The Holy See decided in November 2018, after Becciu had left the secretariat of state, to exit the fund, end its relationship with the businessman and buy out the remainder of the building. It did so after Becciu’s successor determined that the mortgage was too onerous and that the businessman was losing money for the Vatican in some of the fund’s other investments.
The buyout deal, however, cost the Holy See tens of millions of euros more and sparked the Vatican investigation that has so far implicated a half-dozen Vatican employees.

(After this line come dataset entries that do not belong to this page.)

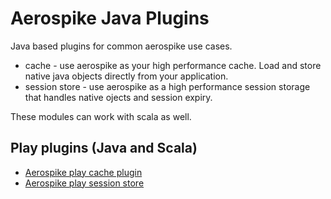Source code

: # Aerospike Java Plugins

Java based plugins for common aerospike use cases.
 - cache - use aerospike as your high performance cache. Load and store native java objects directly from your application.
 - session store - use aerospike as a high performance session storage that handles native ojects and session expiry.

These modules can work with scala as well.

## Play plugins (Java and Scala)
  - [Aerospike play cache plugin](https://github.com/aerospike/aerospike-java-plugins/tree/master/play-plugins/cache-plugin)
  - [Aerospike play session store](https://github.com/aerospike/aerospike-java-plugins/tree/master/play-plugins/session-store-plugin)
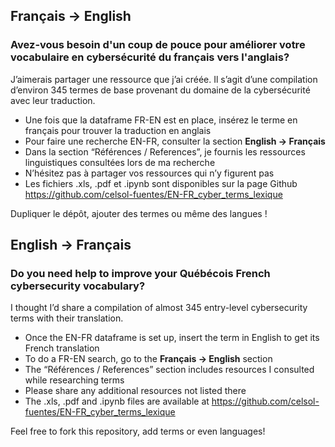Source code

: <h2><strong>Français -> English</strong></h2>
<h3>Avez-vous besoin d'un coup de pouce pour améliorer votre vocabulaire en cybersécurité du français vers l'anglais?</h3>

J’aimerais partager une ressource que j’ai créée. Il s’agit d’une compilation d’environ 345 termes de base provenant du domaine de la cybersécurité avec leur traduction.

- Une fois que la dataframe FR-EN est en place, insérez le terme en français pour trouver la traduction en anglais
- Pour faire une recherche EN-FR, consulter la section **English -> Français**
- Dans la section “Références / References”, je fournis les ressources linguistiques consultées lors de ma recherche
- N’hésitez pas à partager vos ressources qui n’y figurent pas
- Les fichiers .xls, .pdf et .ipynb sont disponibles sur la page Github  https://github.com/celsol-fuentes/EN-FR_cyber_terms_lexique

Dupliquer le dépôt, ajouter des termes ou même des langues !
<h2><strong>English -> Français</strong></h2>
<h3>Do you need help to improve your Québécois French cybersecurity vocabulary?</h3>

I thought I’d share a compilation of almost 345 entry-level cybersecurity terms with their translation.

- Once the EN-FR dataframe is set up, insert the term in English to get its French translation
- To do a FR-EN search, go to the **Français -> English** section
- The “Références / References” section includes resources I consulted while researching terms
- Please share any additional resources not listed there
- The .xls, .pdf and .ipynb files are available at https://github.com/celsol-fuentes/EN-FR_cyber_terms_lexique  

Feel free to fork this repository, add terms or even languages!
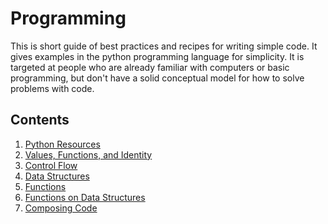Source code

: Programming
===========

This is short guide of best practices and recipes for writing simple code. It gives examples in the python programming language for simplicity. It is targeted at people who are already familiar with computers or basic programming, but don't have a solid conceptual model for how to solve problems with code.

Contents
--------
1. [Python Resources](python_resources.md)
2. [Values, Functions, and Identity](values_functions_identity.md)
3. [Control Flow](control_flow.md)
4. [Data Structures](data_structures.md)
5. [Functions](functions.md)
6. [Functions on Data Structures](functions_on_data_structures.md)
7. [Composing Code](composing_code.md)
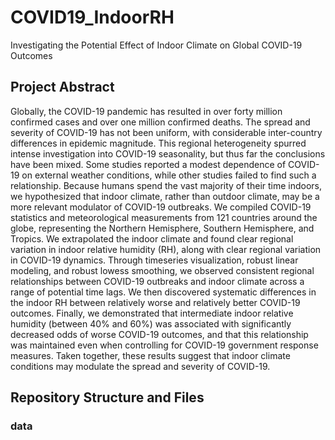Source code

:# COVID19_IndoorRH
Investigating the Potential Effect of Indoor Climate on Global COVID-19 Outcomes

## Project Abstract 
Globally, the COVID-19 pandemic has resulted in over forty million confirmed cases and over one million confirmed deaths. The spread and severity of COVID-19 has not been uniform, with considerable inter-country differences in epidemic magnitude. This regional heterogeneity spurred intense investigation into COVID-19 seasonality, but thus far the conclusions have been mixed. Some studies reported a modest dependence of COVID-19 on external weather conditions, while other studies failed to find such a relationship. Because humans spend the vast majority of their time indoors, we hypothesized that indoor climate, rather than outdoor climate, may be a more relevant modulator of COVID-19 outbreaks. We compiled COVID-19 statistics and meteorological measurements from 121 countries around the globe, representing the Northern Hemisphere, Southern Hemisphere, and Tropics. We extrapolated the indoor climate and found clear regional variation in indoor relative humidity (RH), along with clear regional variation in COVID-19 dynamics. Through timeseries visualization, robust linear modeling, and robust lowess smoothing, we observed consistent regional relationships between COVID-19 outbreaks and indoor climate across a range of potential time lags. We then discovered systematic differences in the indoor RH between relatively worse and relatively better COVID-19 outcomes. Finally, we demonstrated that intermediate indoor relative humidity (between 40\% and 60\%) was associated with significantly decreased odds of worse COVID-19 outcomes, and that this relationship was maintained even when controlling for COVID-19 government response measures. Taken together, these results suggest that indoor climate conditions may modulate the spread and severity of COVID-19.


## Repository Structure and Files

### data 
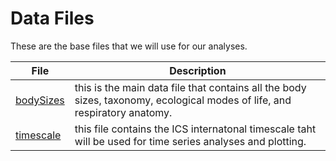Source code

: # Data Files
These are the base files that we will use for our analyses.

File | Description
---- | -----------
[bodySizes](bodySizes.txt) | this is the main data file that contains all the body sizes, taxonomy, ecological modes of life, and respiratory anatomy.
[timescale](timescale.txt) | this file contains the ICS internatonal timescale taht will be used for time series analyses and plotting.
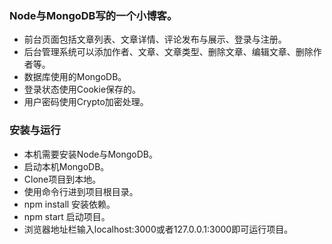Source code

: ###	Node与MongoDB写的一个小博客。
*	前台页面包括文章列表、文章详情、评论发布与展示、登录与注册。
*	后台管理系统可以添加作者、文章、文章类型、删除文章、编辑文章、删除作者等。
*	数据库使用的MongoDB。
*	登录状态使用Cookie保存的。
*	用户密码使用Crypto加密处理。
###	安装与运行
*	本机需要安装Node与MongoDB。
*	启动本机MongoDB。
*	Clone项目到本地。
*	使用命令行进到项目根目录。
*	npm install 安装依赖。
*	npm start 启动项目。
*	浏览器地址栏输入localhost:3000或者127.0.0.1:3000即可运行项目。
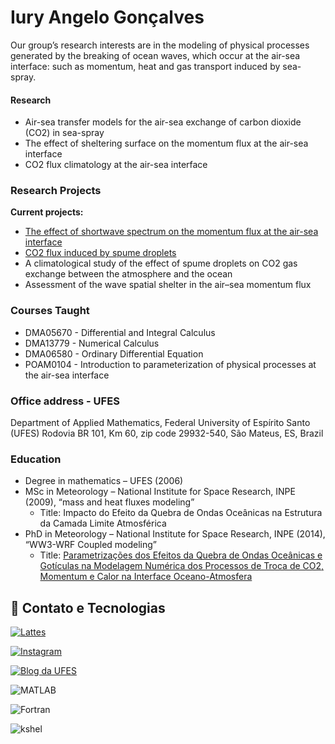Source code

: 
<meta name="google-site-verification" content="Y4ANOw7jqYB5dHJ5SBh4ksuTCh1ElSzGuVJ6TujcM2I" />


# Iury Angelo Gonçalves
Our group’s research interests are  in the modeling of physical processes generated by the breaking of ocean waves, which occur at the air-sea interface: such as  momentum, heat and gas transport induced by sea-spray.


#### Research
 - Air-sea transfer models for the air-sea exchange of carbon dioxide (CO2) in sea-spray
 - The effect of sheltering surface on the momentum flux at the air-sea interface
 - CO2 flux climatology at the air-sea interface

### Research Projects
**Current projects:**
- [The effect of shortwave spectrum on the momentum flux at the air-sea interface](https://link.springer.com/article/10.1007/s10546-023-00842-w)
- [CO2 flux induced by spume droplets](https://link.springer.com/article/10.1007/s10546-018-0369-z) 
- A climatological study of the effect of spume droplets on CO2 gas exchange between the atmosphere and the ocean
- Assessment of the wave spatial shelter in the air–sea momentum flux


### Courses Taught
- DMA05670 - Differential and Integral Calculus
- DMA13779 - Numerical Calculus
- DMA06580 - Ordinary Differential Equation
- POAM0104 - Introduction to parameterization of physical processes at the air-sea interface



### Office address - UFES

Department of Applied Mathematics, Federal University of Espírito Santo (UFES) 
Rodovia BR 101, Km 60, zip code 29932-540, São Mateus, ES, Brazil



### Education

   - Degree in mathematics – UFES (2006)
   - MSc in Meteorology – National Institute for Space Research, INPE (2009), “mass and heat fluxes modeling”
     -  Title: Impacto do Efeito da Quebra de Ondas Oceânicas na Estrutura da Camada Limite Atmosférica
   - PhD in Meteorology – National Institute for Space Research, INPE (2014), “WW3-WRF Coupled modeling”
        - Title: [Parametrizações dos Efeitos da Quebra de Ondas Oceânicas e Gotículas na Modelagem Numérica dos Processos de Troca de CO2, Momentum e Calor na Interface Oceano-Atmosfera](http://mtc-m16d.sid.inpe.br/col/sid.inpe.br/mtc-m19/2014/01.20.13.29/doc/publicacao.pdf)



## 🚀 Contato e Tecnologias 

[![Lattes](https://img.shields.io/badge/Lattes-004080?style=for-the-badge&logo=data:image/svg+xml;base64,PHN2ZyB3aWR0aD0iNjQ4IiBoZWlnaHQ9IjY0OCIgdmlld0JveD0iMCAwIDY0OCA2NDgiIHhtbG5zPSJodHRwOi8vd3d3LnczLm9yZy8yMDAwL3N2ZyI+PGNpcmNsZSBjeD0iMzI0IiBjeT0iMzI0IiByPSIzMjQiIGZpbGw9IiMwMDQwODAiIC8+PC9zdmc+) ](http://lattes.cnpq.br/4877304814912378)

[![Instagram](https://img.shields.io/badge/@seu_usuario-Instagram-E4405F?style=for-the-badge&logo=instagram&logoColor=white)](https://www.instagram.com/iury.angelo)

[![Blog da UFES](https://img.shields.io/badge/Blog%20da%20UFES-2ECC71?style=for-the-badge&logo=readthedocs&logoColor=white)](https://blog.ufes.br/iurygoncalves/author/iury-goncalves)


![MATLAB](https://img.shields.io/badge/MATLAB-0076A8?style=for-the-badge&logo=mathworks&logoColor=white)

![Fortran](https://img.shields.io/badge/Fortran-734F96?style=for-the-badge&logo=fortran&logoColor=white)

![kshel](https://img.shields.io/badge/kshel-2ECC71?style=for-the-badge&logo=terminal&logoColor=white)
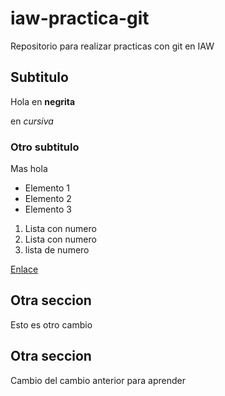 # iaw-practica-git
Repositorio para realizar practicas con git en IAW
## Subtitulo
Hola
en **negrita**

en *cursiva*

### Otro subtitulo
Mas hola
* Elemento 1
* Elemento 2
* Elemento 3
1. Lista con numero
1. Lista con numero
2. lista de numero

[Enlace](http://iescelia.org/web)

## Otra seccion

Esto es otro cambio

## Otra seccion ##
Cambio del cambio anterior para aprender
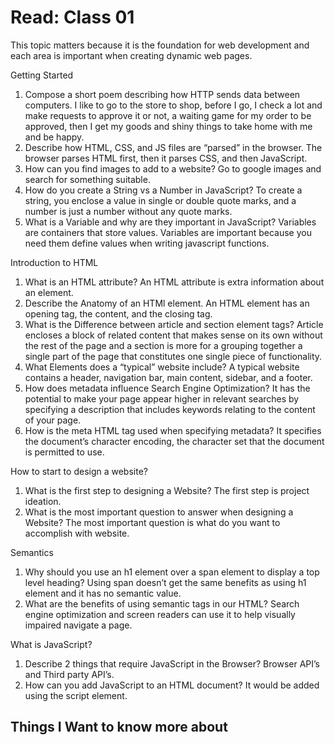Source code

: # Read: Class 01

This topic matters because it is the foundation for web development and each area is important when creating dynamic web pages.

Getting Started

1. Compose a short poem describing how HTTP sends data between computers.  I like to go to the store to shop, before I go, I check a lot and make requests to approve it or not, a waiting game for my order to be approved, then I get my goods and shiny things to take home with me and be happy.
2. Describe how HTML, CSS, and JS files are “parsed” in the browser.  The browser parses HTML first, then it parses CSS, and then JavaScript.
3. How can you find images to add to a website? Go to google images and search for something suitable.
4. How do you create a String vs a Number in JavaScript? To create a string, you enclose a value in single or double quote marks, and a number is just a number without any quote marks.
5. What is a Variable and why are they important in JavaScript? Variables are containers that store values. Variables are important because you need them define values when writing javascript functions.

Introduction to HTML

1. What is an HTML attribute? An HTML attribute is extra information about an element.
2. Describe the Anatomy of an HTMl element. An HTML element has an opening tag, the content, and the closing tag.
3. What is the Difference between article and section element tags? Article encloses a block of related content that makes sense on its own without the rest of the page and a section is more for a grouping together a single part of the page that constitutes one single piece of functionality.
4. What Elements does a “typical” website include? A typical website contains a header, navigation bar, main content, sidebar, and a footer.
5. How does metadata influence Search Engine Optimization? It has the potential to make your page appear higher in relevant searches by specifying a description that includes keywords relating to the content of your page.
6. How is the meta HTML tag used when specifying metadata? It specifies the document’s character encoding, the character set that the document is permitted to use.

How to start to design a website?

1. What is the first step to designing a Website? The first step is project ideation.
2. What is the most important question to answer when designing a Website? The most important question is what do you want to accomplish with website.

Semantics

1. Why should you use an h1 element over a span element to display a top level heading? Using span doesn’t get the same benefits as using h1 element and it has no semantic value.
2. What are the benefits of using semantic tags in our HTML? Search engine optimization and screen readers can use it to help visually impaired navigate a page.

What is JavaScript?

1. Describe 2 things that require JavaScript in the Browser? Browser API’s and Third party API’s.
2. How can you add JavaScript to an HTML document? It would be added using the script element.

## Things I Want to know more about
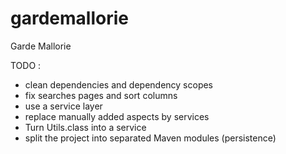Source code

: gardemallorie
=============

Garde Mallorie

TODO :
- clean dependencies and dependency scopes
- fix searches pages and sort columns
- use a service layer
- replace manually added aspects by services
- Turn Utils.class into a service
- split the project into separated Maven modules (persistence)
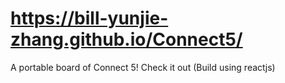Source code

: # https://bill-yunjie-zhang.github.io/Connect5/

A portable board of Connect 5! Check it out (Build using reactjs)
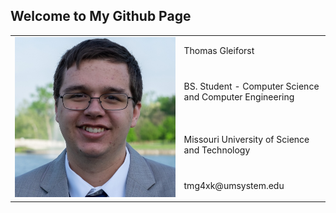 ## Welcome to My Github Page

<table>
  <tr>
    <td rowspan="4"> <img src="gleiforst.jpg" alt="Thomas Gleiforst" width="auto" height="15%"/> </td>
    <td> Thomas Gleiforst </td>
  </tr>
  <tr>
    <td> BS. Student - Computer Science and Computer Engineering </td>
  </tr>  
  <tr>
    <td> Missouri University of Science and Technology </td>
  </tr>
  <tr>
    <td> tmg4xk@umsystem.edu </td>
  </tr>
</table>
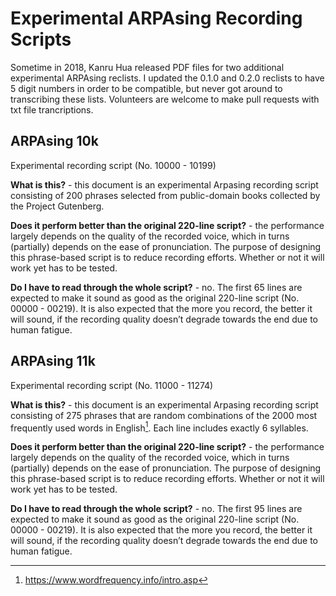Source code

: # Experimental ARPAsing Recording Scripts
Sometime in 2018, Kanru Hua released PDF files for two additional experimental ARPAsing reclists. I updated the 0.1.0 and 0.2.0 reclists to have 5 digit numbers in order to be compatible, but never got around to transcribing these lists. Volunteers are welcome to make pull requests with txt file trancriptions.

## ARPAsing 10k
Experimental recording script (No. 10000 - 10199)

**What is this?** - this document is an experimental Arpasing recording script consisting of 200 phrases selected from public-domain books collected by the Project Gutenberg.

**Does it perform better than the original 220-line script?** - the performance largely depends on the quality of the recorded voice, which in turns (partially) depends on the ease of pronunciation. The purpose of designing this phrase-based script is to reduce recording efforts. Whether or not it will work yet has to be tested.

**Do I have to read through the whole script?** - no. The first 65 lines are expected to make it sound as good as the original 220-line script (No. 00000 - 00219). It is also expected that the more you record, the better it will sound, if the recording quality doesn’t degrade towards the end due to human fatigue.

## ARPAsing 11k
Experimental recording script (No. 11000 - 11274)

**What is this?** - this document is an experimental Arpasing recording script consisting of 275 phrases that are random combinations of the 2000 most frequently used words in English[^1]. Each line includes exactly 6 syllables.

**Does it perform better than the original 220-line script?** - the performance largely depends on the quality of the recorded voice, which in turns (partially) depends on the ease of pronunciation. The purpose of designing this phrase-based script is to reduce recording efforts. Whether or not it will work yet has to be tested.

**Do I have to read through the whole script?** - no. The first 95 lines are expected to make it sound as good as the original 220-line script (No. 00000 - 00219). It is also expected that the more you record, the better it will sound, if the recording quality doesn’t degrade towards the end due to human fatigue.

[^1]: https://www.wordfrequency.info/intro.asp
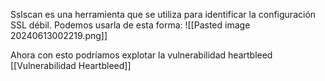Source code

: Sslscan es una herramienta que se utiliza para identificar la configuración SSL débil. Podemos usarla de esta forma:
![[Pasted image 20240613002219.png]]

Ahora con esto podríamos explotar la vulnerabilidad heartbleed [[Vulnerabilidad Heartbleed]]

Becciu has insisted he wasn’t in power during the 2018 buyout deal and always acted in the sole interests of the Holy See. In the Vatican prosecutor’s initial warrant, Becciu is not named, and it remains unclear if his role in managing the secretariat of state’s vast asset portfolio was connected with the resignation.
His former boss, Secretary of State Pietro Parolin, has said the whole matter was "opaque" and needed to be clarified. Francis, for his part, has vowed to get to the bottom of what he has said was evidence of corruption in the Holy See.
Francis would meet regularly with Becciu in the Italian’s role as prefect of the saint-making office, since every month or two he would present lists of candidates for possible beatification or canonization for Francis to approve.
In addition, since the beginning of his pontificate, Francis had an annual luncheon date at Becciu’s apartment along with 10 priests on the Thursday of Holy Week leading up to Easter. The Vatican always reported the get-togethers were a chance for the pope to chat informally with Becciu and priests of his diocese on the day the church celebrates the institution of the priesthood.
The luncheon didn’t happen this year amid the Vatican’s coronavirus lockdown.